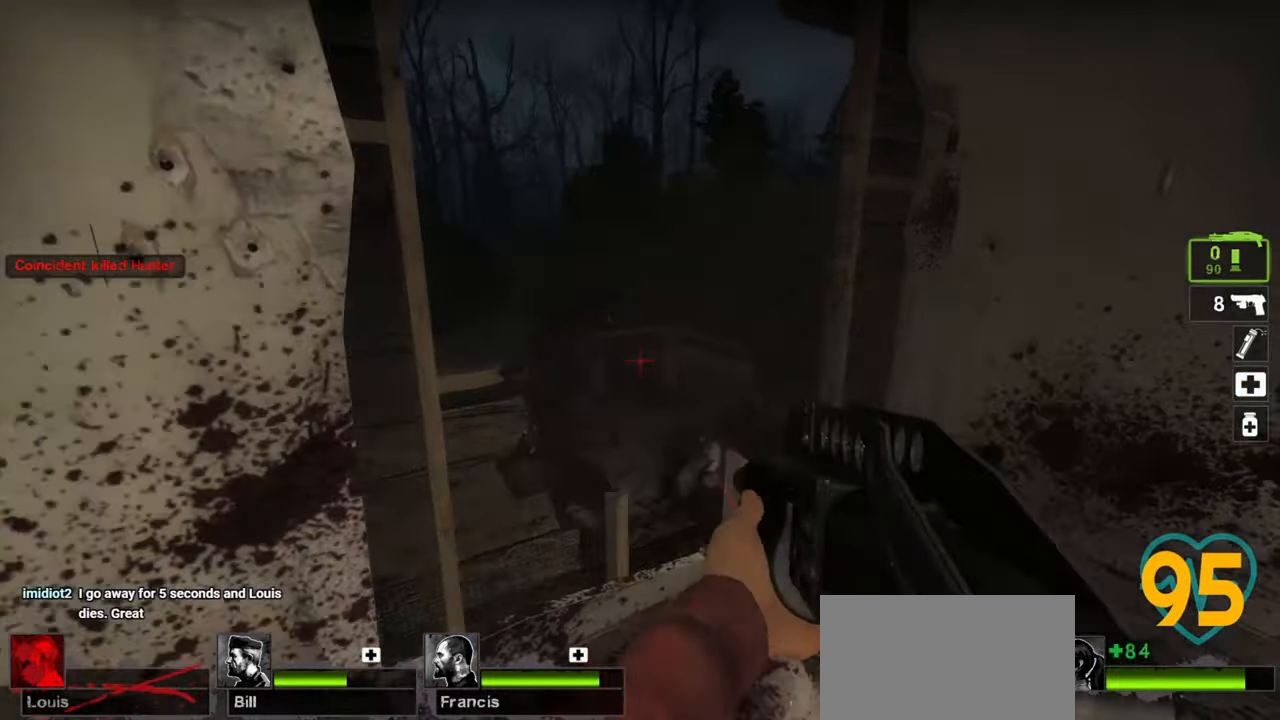
{"keys": ["a"], "mouse": ["wheel"], "mouse_move": "left", "events": [[33, "mouse_left", "up"], [83, "s", "down"], [167, "mouse_left", "down"], [317, "mouse_left", "up"], [417, "mouse_wheel", "down"], [450, "s", "up"]]}
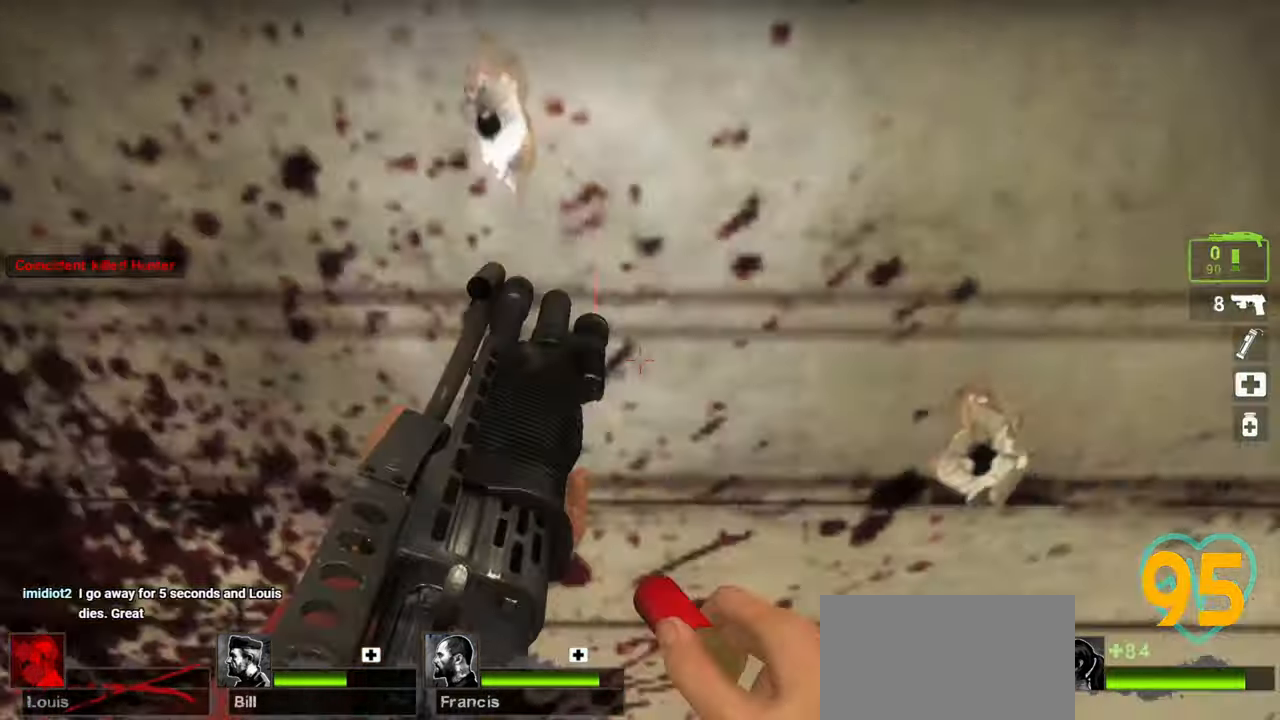
{"keys": [], "mouse": [], "mouse_move": "still", "events": [[50, "mouse_wheel", "up"], [100, "w", "down"], [367, "a", "up"], [467, "w", "up"]]}
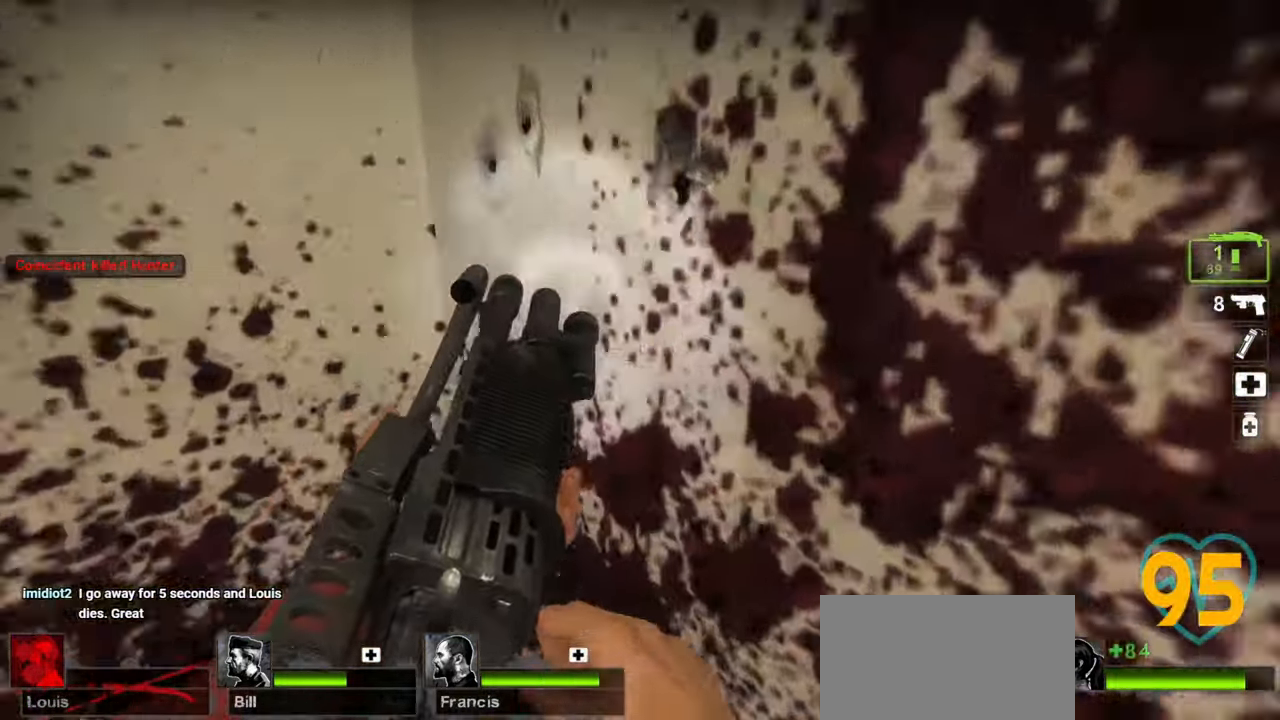
{"keys": ["d", "w"], "mouse": [], "mouse_move": "right", "events": [[17, "ctrl", "down"], [17, "d", "down"], [250, "d", "up"], [400, "ctrl", "up"], [400, "d", "down"], [400, "w", "down"]]}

-----

(Directions for this task):
Return the whole listing, word for word, and leave out every picture.

(Result of this task):
{"keys": ["a"], "mouse": ["wheel"], "mouse_move": "left", "events": [[33, "mouse_left", "up"], [83, "s", "down"], [167, "mouse_left", "down"], [317, "mouse_left", "up"], [417, "mouse_wheel", "down"], [450, "s", "up"]]}
{"keys": [], "mouse": [], "mouse_move": "still", "events": [[50, "mouse_wheel", "up"], [100, "w", "down"], [367, "a", "up"], [467, "w", "up"]]}
{"keys": ["d", "w"], "mouse": [], "mouse_move": "right", "events": [[17, "ctrl", "down"], [17, "d", "down"], [250, "d", "up"], [400, "ctrl", "up"], [400, "d", "down"], [400, "w", "down"]]}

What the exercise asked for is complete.